Seasoned cruiser Melanie from Texas wholeheartedly agrees; she has cruised five times with Windstar and tell me she loves the understated luxury, plus she believes it offers way better value than other lines operating in the same space.
Expanding in the UK cruise market
Despite the fact that Windstar has been going for more than a quarter of a century in the US, it is hitherto little known in the UK – hence the appointment of Anna Perrott, who previously worked at Travelbag, as business development manager.
Steve is animated about Windstar’s desire to work with UK agents, keen to share with them a product that has such “great potential”. In fact, agents will be crucial to the line’s success in the UK, as customers will need to book via the trade; it has appointed the Cruise Portfolio as its GSA and the agency will start undertaking PR activity as of next year.
On another note entirely, Steve introduces me to the BBC: nothing whatsoever to do with the venerable British broadcaster, this is in fact an intoxicating mixture of bananas, Bailey’s and colada cream. The mixologists on board Star Legend are masters of their craft, so my advice would be for agents to recommend that their clients pre-purchase a drinks package, as it offers the best value for money.
Entertainment on board is low-key and guests won’t see the kind of West End-style shows found on those ships of more mammoth proportions.
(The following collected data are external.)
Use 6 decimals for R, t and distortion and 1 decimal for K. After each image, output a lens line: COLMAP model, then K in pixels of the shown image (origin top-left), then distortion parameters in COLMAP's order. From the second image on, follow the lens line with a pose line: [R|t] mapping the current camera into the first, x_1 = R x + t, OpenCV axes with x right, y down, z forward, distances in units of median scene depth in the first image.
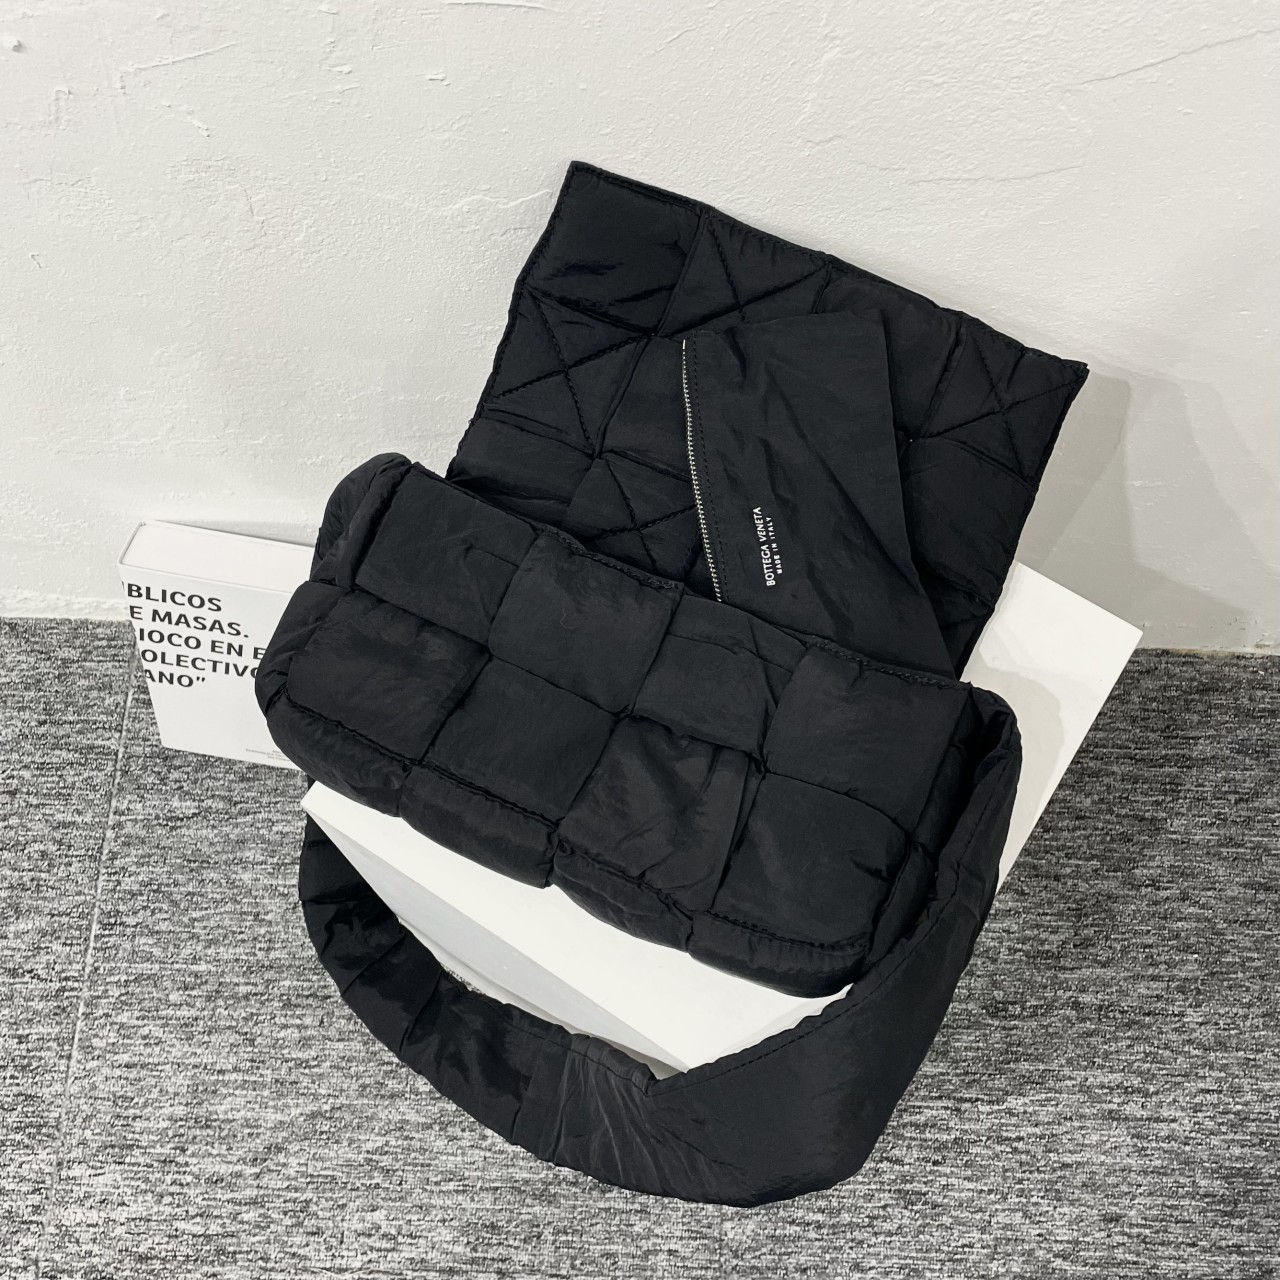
lens RADIAL K [[1478.4, 0, 629.0], [0, 1478.4, 630.4], [0, 0, 1]] dist [0.033703, 0.000000]
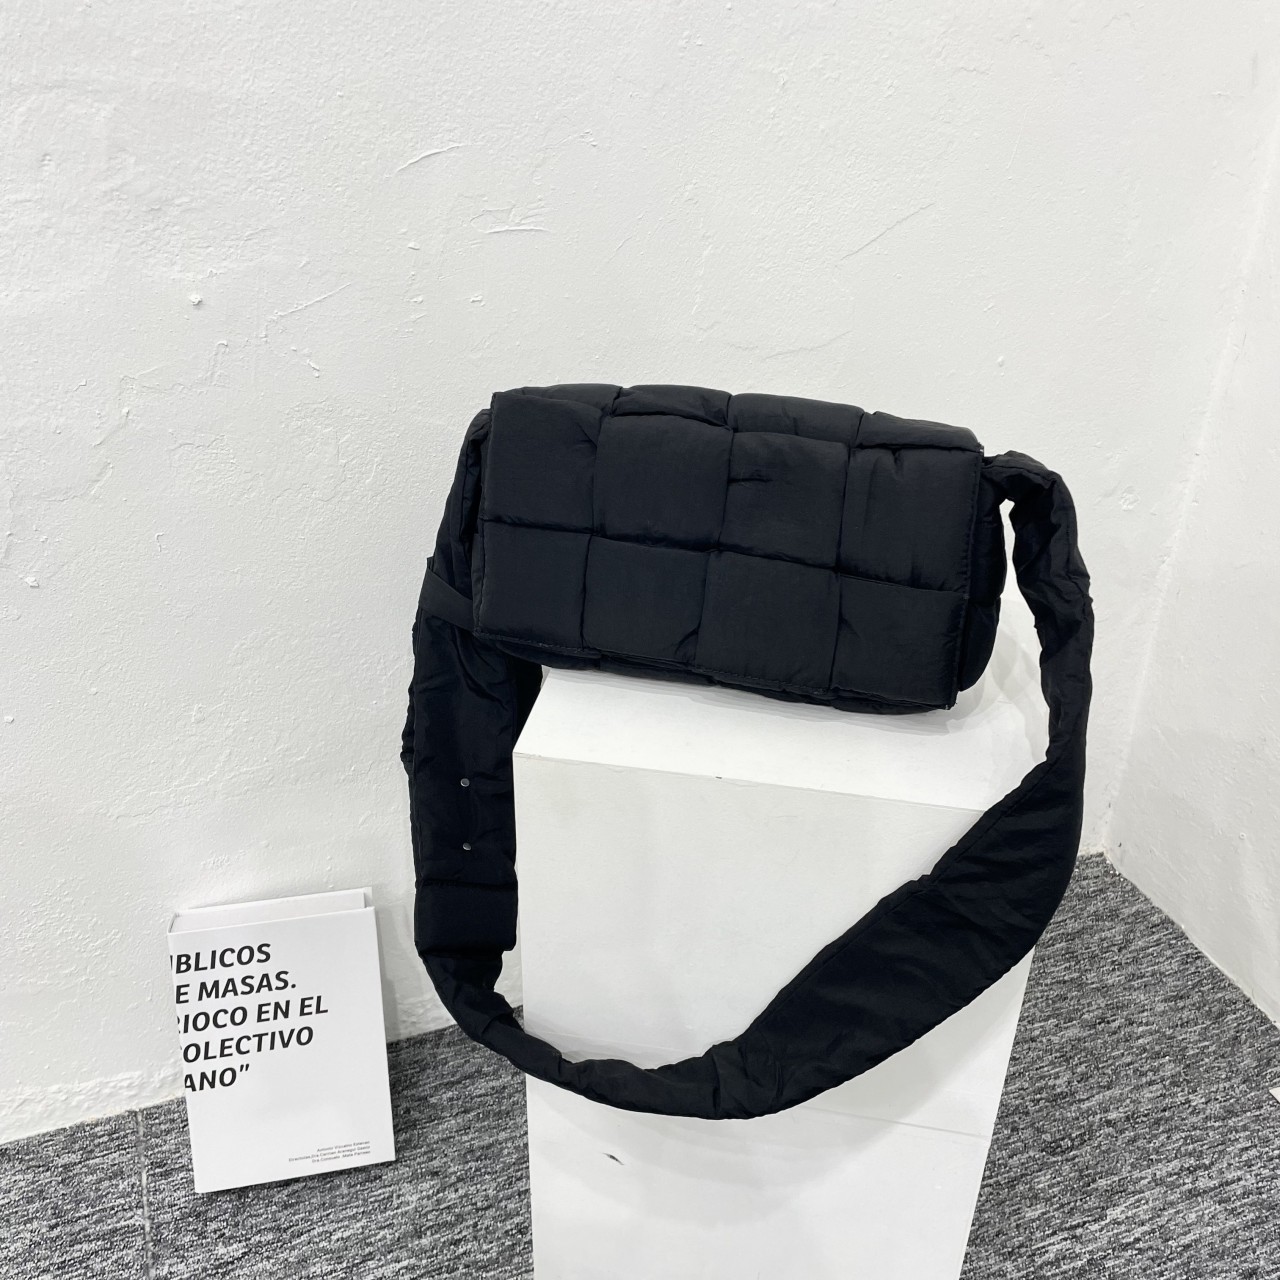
lens RADIAL K [[1312.6, 0, 652.6], [0, 1312.6, 653.9], [0, 0, 1]] dist [0.017446, 0.000000]
pose [[0.920125, -0.191147, 0.341808, -0.283720], [0.360485, 0.754456, -0.548495, 0.411713], [-0.153036, 0.627900, 0.763100, 0.088824]]
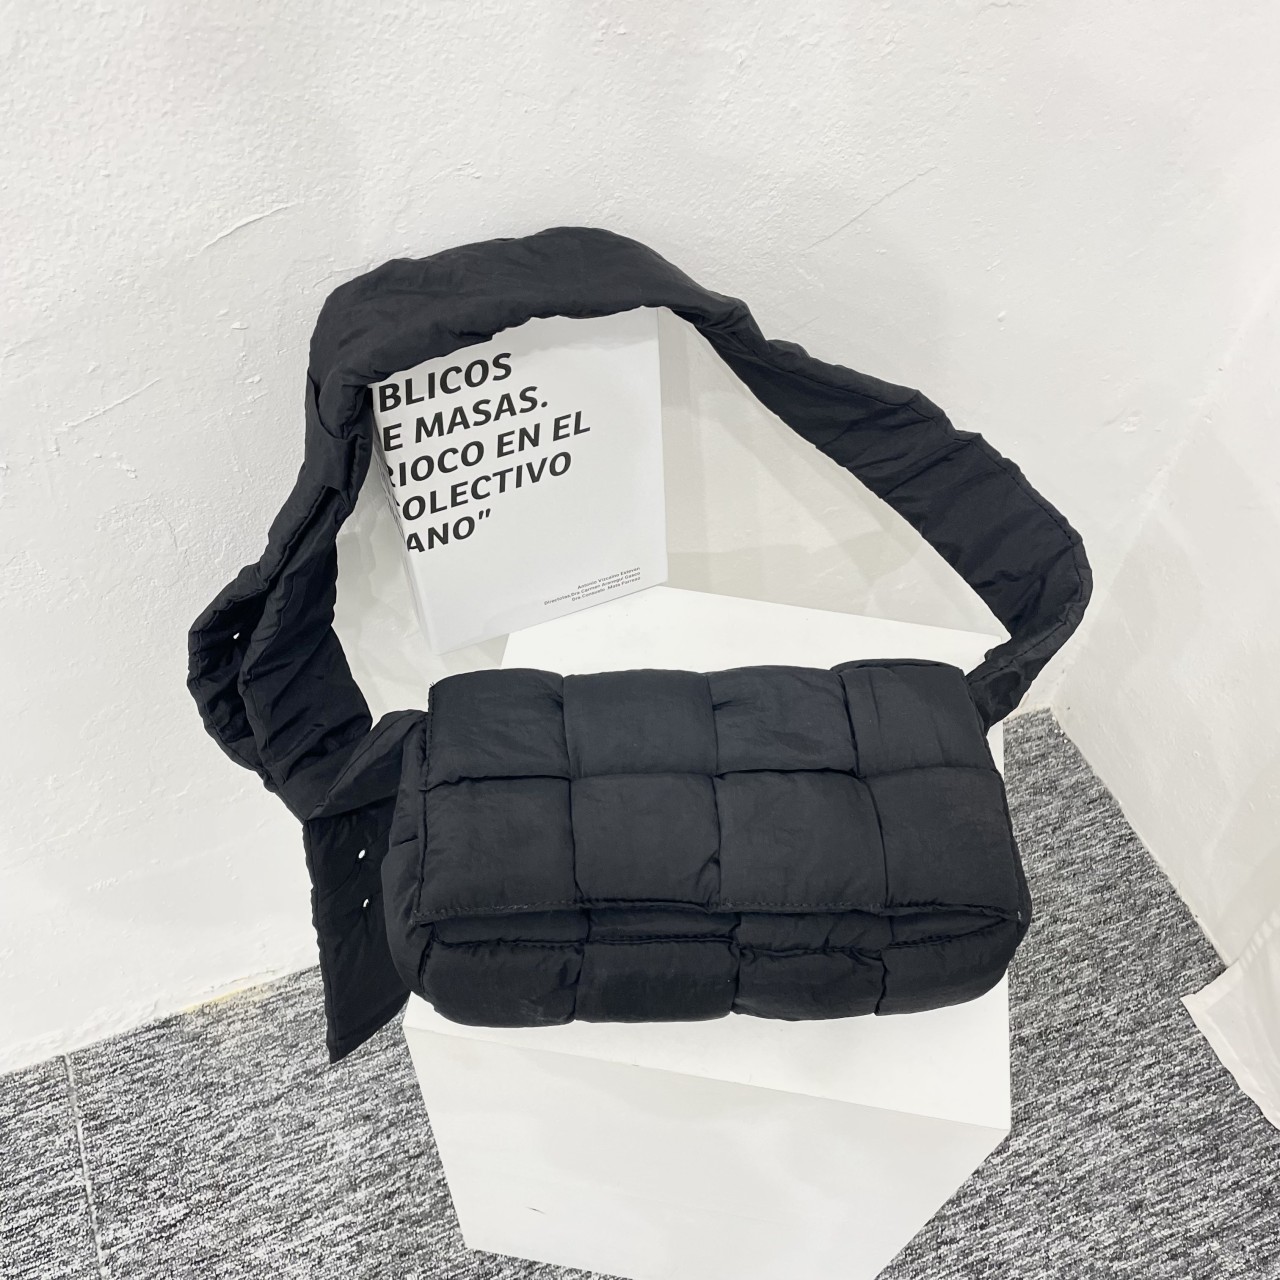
lens RADIAL K [[1312.6, 0, 645.3], [0, 1312.6, 637.3], [0, 0, 1]] dist [0.017446, 0.000000]
pose [[0.910573, -0.309103, 0.274429, -0.146039], [0.370475, 0.904745, -0.210201, 0.078831], [-0.183315, 0.293073, 0.938352, 0.015801]]
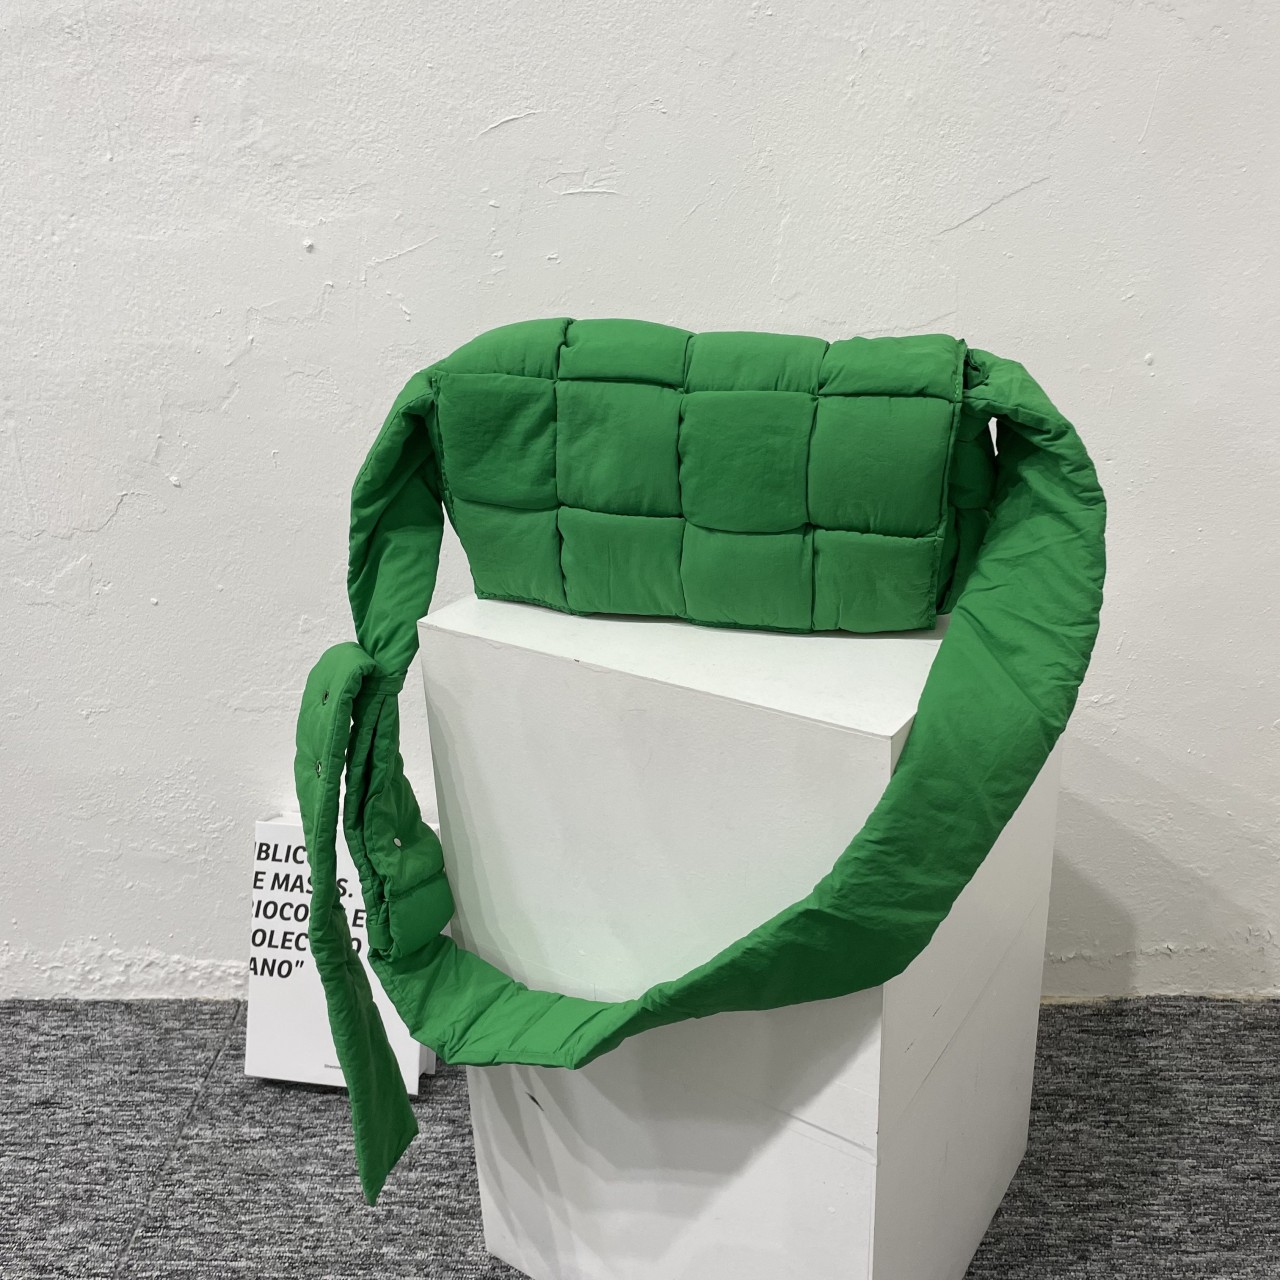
lens RADIAL K [[1312.6, 0, 627.4], [0, 1312.6, 628.0], [0, 0, 1]] dist [0.017446, 0.000000]
pose [[0.998896, -0.035288, -0.031020, -0.008309], [0.001724, 0.687323, -0.726350, 0.563283], [0.046952, 0.725494, 0.686625, 0.163778]]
Instead, three venues, the Lounge, Star Bar and Compass Rose, offer a mix of gentle humour, a medley of Broadway melodies and the sweet sounds of the Infinite Groove band.
On sea days, guests can check out the soothing environment of the spa: massages include Swedish and deep tissue, as well as ones using seaweed or a Thai herbal poultice; meanwhile, an acupuncturist treats conditions including pain management, insomnia, anxiety and – more pertinently – seasickness.
More adventurous types should head for the watersports platform: when the ship is anchored and weather conditions are right, this is the departure point for kayaks, stand-up paddleboards, windsurfing and water skiing (all at no extra charge).
With so much fun stuff happening on board guests might never want to get off, but that would be a real pity as the itinerary is carefully curated: after the iconic sights of Barcelona we sail into Sardinia, where destination manager Felipe takes guests on a tour of the fish market in Cagliari; in Sicily, meanwhile, guests can follow in the steps of the Godfather, or discover Mount Etna by cable car.
Three destinations in Greece are up next: Argostoli, Katakolon and then Crete – the country’s largest island and the fifth-largest in the entire Mediterranean – before the ship finally docks in that bastion of ancient culture, Athens.
All in all, a Windstar voyage is proof positive that good things really do come in small packages.